In part 1 of this series – which I strongly recommend you read before reading this post – I showed how removing columns from a table can make a dramatic improvement to the performance of certain transformations in Power Query. In this post I’ll show some tricks taught to me by Curt Hagenlocher of the dev team that can improve performance even more.

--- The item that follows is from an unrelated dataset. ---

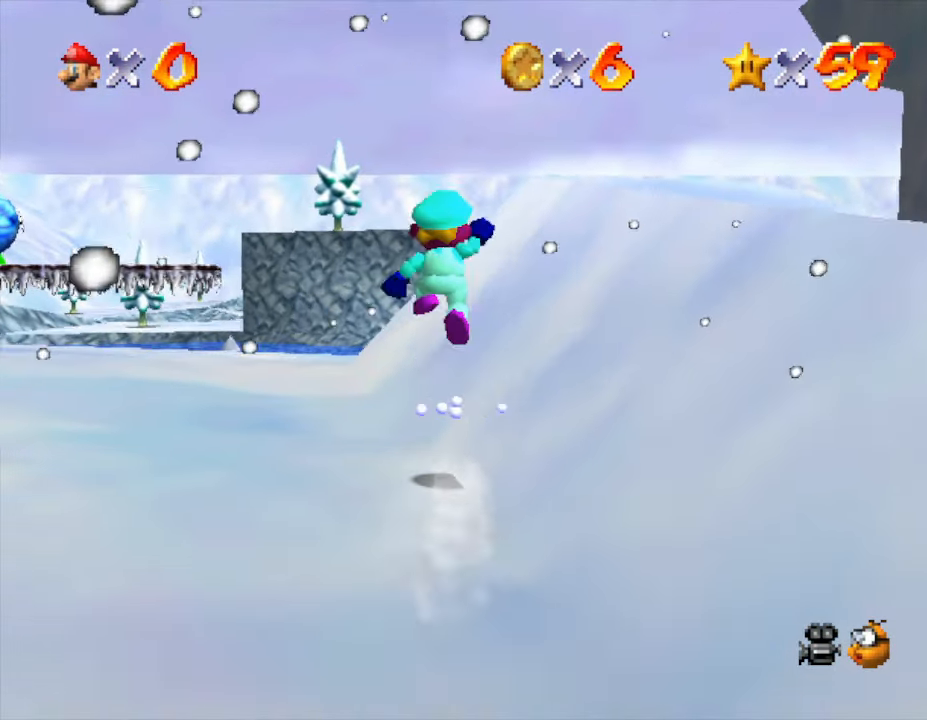
{"buttons": [], "left_stick": "left", "events": [[167, "A", "up"], [267, "left_stick", "down-left"], [400, "left_stick", "left"]]}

First of all, let me remind you of my original, totally unoptimised query which takes over a minute to run:
let Source = Csv.Document( File.Contents( "C:\Users\chwebb\Downloads\pp-2018.csv" ), [Delimiter=",", Columns=16, Encoding=1252, QuoteStyle=QuoteStyle.None]), #"Changed Type" = Table.TransformColumnTypes( Source, {{"Column2", Int64.Type}} ), #"Sorted Rows" = Table.Sort( #"Changed Type", {{"Column2", Order.Descending}} ), Column2 = #"Sorted Rows"{0}[Column2] in Column2
In particular, I’d like to draw your attention to the last step where the position and lookup operators (I blogged about them here) are used to return the value in the Column2 column of the first line of the sorted table:
#”Sorted Rows”{0}[Column2]
Breaking this expression down:
- #”Sorted Rows” returns the sorted table from the previous step in the query
- {0} returns the first line of that table as a record
- [Column2] gives the value in the Column2 field from that record
It turns out that changing the order of {0} and [Column2] in this expression makes a big impact on performance. So using the following expression in the last step instead:
#”Sorted Rows”[Column2]{0}
…reduces query execution time to 5-7 seconds! I’m told this is because asking for the column first does the same thing internally as manually removing all other columns in the table which, as I showed in my last post, has a dramatic impact on performance.

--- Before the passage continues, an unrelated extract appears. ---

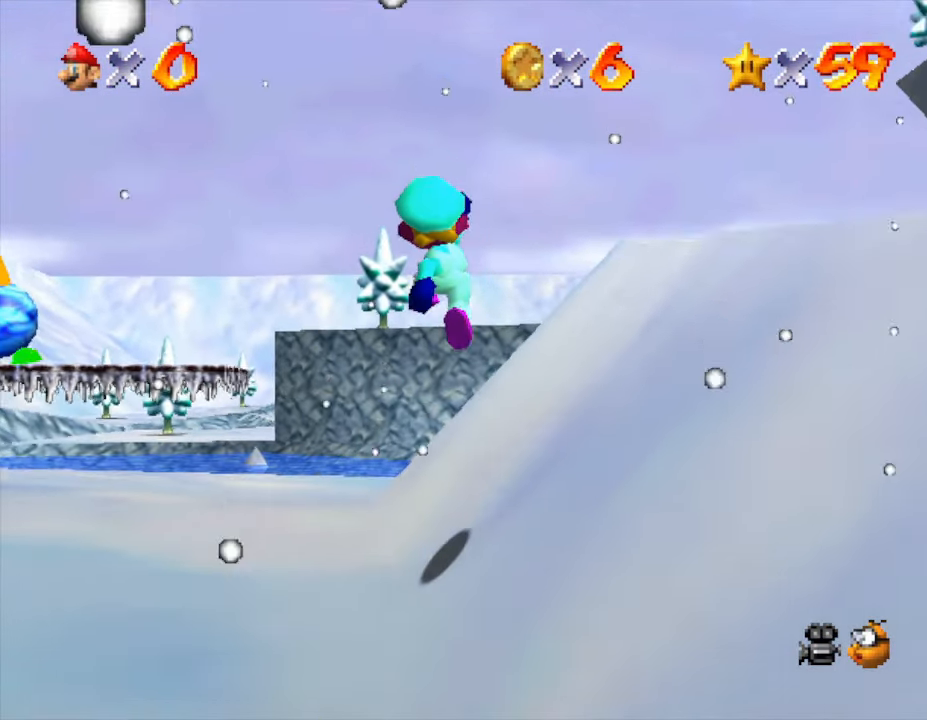
{"buttons": [], "left_stick": "down-left", "events": [[483, "left_stick", "down-left"]]}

It’s important to understand that this is not a general recommendation to request the column before the row in expressions like this, because in other scenarios requesting the row before the column might perform better. What you need to do is test writing expressions like this both ways to see what gives you the best performance.
One piece of general advice that Curt did give me, though, was that most of the optimisations that the Power Query engine can use only happen on tables – not records or lists – so you should always try to work with tables whenever you can. For this particular query, using the Table.FirstN function to get the first row of the table like so:
Table.FirstN(#”Sorted Rows”,1)[Column2]{0}
…allows for another internal optimisation to kick in, taking the query execution time down to around 2 seconds – the same performance as the original query in my previous post.